All of the entries below, duplicated exactly, make up the answer.

Dataset entries →
######

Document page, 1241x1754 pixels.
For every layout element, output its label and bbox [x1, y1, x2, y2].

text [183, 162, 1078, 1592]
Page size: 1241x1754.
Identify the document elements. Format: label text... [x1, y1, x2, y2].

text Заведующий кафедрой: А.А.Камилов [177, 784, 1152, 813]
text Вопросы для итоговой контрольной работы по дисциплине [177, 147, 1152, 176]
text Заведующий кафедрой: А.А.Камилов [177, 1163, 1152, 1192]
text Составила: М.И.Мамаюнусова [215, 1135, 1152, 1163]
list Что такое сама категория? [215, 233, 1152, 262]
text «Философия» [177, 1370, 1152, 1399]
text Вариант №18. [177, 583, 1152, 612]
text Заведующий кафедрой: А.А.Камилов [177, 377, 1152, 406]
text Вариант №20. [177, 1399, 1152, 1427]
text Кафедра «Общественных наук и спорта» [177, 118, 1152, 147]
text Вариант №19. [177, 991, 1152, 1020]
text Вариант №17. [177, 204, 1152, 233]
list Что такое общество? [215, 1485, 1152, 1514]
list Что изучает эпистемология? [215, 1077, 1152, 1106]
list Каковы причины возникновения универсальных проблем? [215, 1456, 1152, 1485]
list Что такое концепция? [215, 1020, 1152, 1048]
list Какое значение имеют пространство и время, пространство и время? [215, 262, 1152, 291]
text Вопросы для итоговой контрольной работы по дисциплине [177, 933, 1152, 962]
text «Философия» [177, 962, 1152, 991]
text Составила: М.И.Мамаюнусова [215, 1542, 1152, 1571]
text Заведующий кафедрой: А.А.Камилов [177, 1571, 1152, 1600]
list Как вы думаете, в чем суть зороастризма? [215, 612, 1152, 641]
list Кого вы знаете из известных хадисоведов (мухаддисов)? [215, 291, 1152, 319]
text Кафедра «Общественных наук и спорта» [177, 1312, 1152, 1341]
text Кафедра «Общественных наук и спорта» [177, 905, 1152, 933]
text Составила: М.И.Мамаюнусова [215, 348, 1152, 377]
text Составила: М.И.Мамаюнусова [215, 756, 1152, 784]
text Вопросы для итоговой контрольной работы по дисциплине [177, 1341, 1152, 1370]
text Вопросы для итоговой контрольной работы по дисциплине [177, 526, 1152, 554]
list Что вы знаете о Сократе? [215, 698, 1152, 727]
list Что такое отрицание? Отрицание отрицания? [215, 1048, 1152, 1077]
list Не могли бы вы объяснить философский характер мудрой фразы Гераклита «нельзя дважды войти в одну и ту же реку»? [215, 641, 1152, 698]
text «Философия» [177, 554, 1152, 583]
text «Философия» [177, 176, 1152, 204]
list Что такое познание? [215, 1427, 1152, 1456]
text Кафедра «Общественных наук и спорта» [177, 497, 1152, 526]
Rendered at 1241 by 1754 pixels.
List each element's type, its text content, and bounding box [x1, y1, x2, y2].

######

Answer to the problem →
Document page, 1241x1754 pixels.
For every layout element, output its label and bbox [x1, y1, x2, y2].

text [183, 162, 1078, 1592]
Page size: 1241x1754.
Identify the document elements. Format: label text... [x1, y1, x2, y2].

text Заведующий кафедрой: А.А.Камилов [177, 784, 1152, 813]
text Вопросы для итоговой контрольной работы по дисциплине [177, 147, 1152, 176]
text Заведующий кафедрой: А.А.Камилов [177, 1163, 1152, 1192]
text Составила: М.И.Мамаюнусова [215, 1135, 1152, 1163]
list Что такое сама категория? [215, 233, 1152, 262]
text «Философия» [177, 1370, 1152, 1399]
text Вариант №18. [177, 583, 1152, 612]
text Заведующий кафедрой: А.А.Камилов [177, 377, 1152, 406]
text Вариант №20. [177, 1399, 1152, 1427]
text Кафедра «Общественных наук и спорта» [177, 118, 1152, 147]
text Вариант №19. [177, 991, 1152, 1020]
text Вариант №17. [177, 204, 1152, 233]
list Что такое общество? [215, 1485, 1152, 1514]
list Что изучает эпистемология? [215, 1077, 1152, 1106]
list Каковы причины возникновения универсальных проблем? [215, 1456, 1152, 1485]
list Что такое концепция? [215, 1020, 1152, 1048]
list Какое значение имеют пространство и время, пространство и время? [215, 262, 1152, 291]
text Вопросы для итоговой контрольной работы по дисциплине [177, 933, 1152, 962]
text «Философия» [177, 962, 1152, 991]
text Составила: М.И.Мамаюнусова [215, 1542, 1152, 1571]
text Заведующий кафедрой: А.А.Камилов [177, 1571, 1152, 1600]
list Как вы думаете, в чем суть зороастризма? [215, 612, 1152, 641]
list Кого вы знаете из известных хадисоведов (мухаддисов)? [215, 291, 1152, 319]
text Кафедра «Общественных наук и спорта» [177, 1312, 1152, 1341]
text Кафедра «Общественных наук и спорта» [177, 905, 1152, 933]
text Составила: М.И.Мамаюнусова [215, 348, 1152, 377]
text Составила: М.И.Мамаюнусова [215, 756, 1152, 784]
text Вопросы для итоговой контрольной работы по дисциплине [177, 1341, 1152, 1370]
text Вопросы для итоговой контрольной работы по дисциплине [177, 526, 1152, 554]
list Что вы знаете о Сократе? [215, 698, 1152, 727]
list Что такое отрицание? Отрицание отрицания? [215, 1048, 1152, 1077]
list Не могли бы вы объяснить философский характер мудрой фразы Гераклита «нельзя дважды войти в одну и ту же реку»? [215, 641, 1152, 698]
text «Философия» [177, 554, 1152, 583]
text «Философия» [177, 176, 1152, 204]
list Что такое познание? [215, 1427, 1152, 1456]
text Кафедра «Общественных наук и спорта» [177, 497, 1152, 526]
Rendered at 1241 by 1754 pixels.
List each element's type, its text content, and bounding box [x1, y1, x2, y2].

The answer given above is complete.